Moreover, studies were mixed with respect to requiring either prospective/historical antidepressant failure, whereas others employed a traditional add-on design, that is, administration after failure on index antidepressant, and others used a combination design, that is, coprescription of psychostimulant and antidepressant versus antidepressant monotherapy, at study baseline. Relatively few studies employed the monotherapy treatment design. In addition, results of the Harbord test as well as the funnel plots are suggestive of publication bias, warranting future research inclusive of unpublished data.
Our results suggest that psychostimulants may be capable of reducing overall depressive symptom severity in adults with mood disorders. Because of the surfeit of limitations that exist, a strong conclusion about efficacy being established cannot be made.

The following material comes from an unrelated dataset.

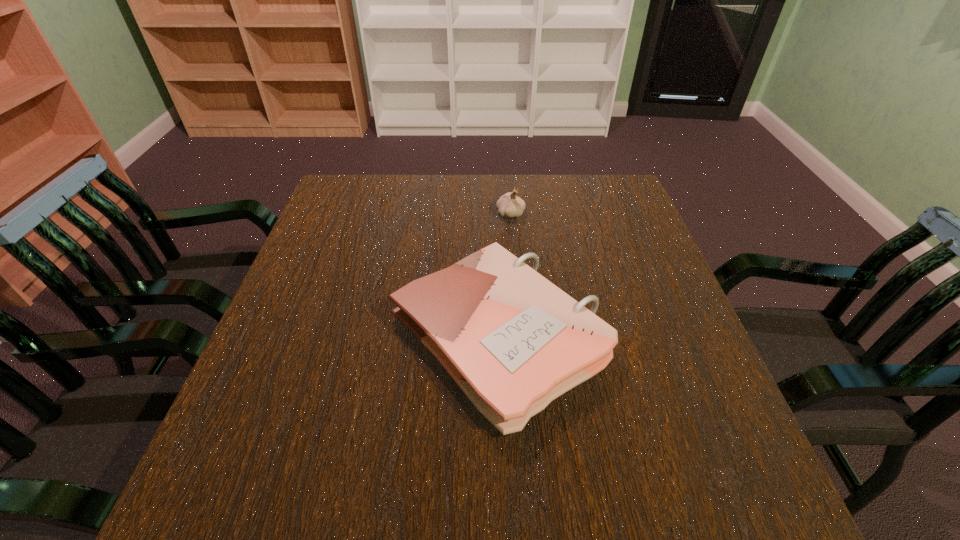
At what (x,y) coordinates should I click in order to perform the action: click on free point that satisfies the following two spatial constraints: 1. on the back side of the garlic; 2. on the left side of the phonebook. Please return your answer as a coordinate pair (x, y). Image resolution: width=960 pixels, height=540 pixels. Looking at the image, I should click on (492, 214).

Where is `free spot that satisfies the following two spatial constraints: 1. on the back side of the farther object; 2. on the right side of the nearer object`? This screenshot has height=540, width=960. free spot that satisfies the following two spatial constraints: 1. on the back side of the farther object; 2. on the right side of the nearer object is located at coordinates (492, 214).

Notwithstanding, our interpretation of the extant studies is that results are directionally consistent with the possibility that some degree of symptom mitigation may be expected. The available studies are less hypothesis confirming and more hypothesis generating. For example, a hypothesis that is derived from the available evidence is that psychostimulants may benefit dimensions of psychopathology in MDD (eg, cognitive functions). Remarkably, “target-engagement” studies, wherein psychostimulant engagement of neural structures implicated in MDD, have not, to our knowledge, been published.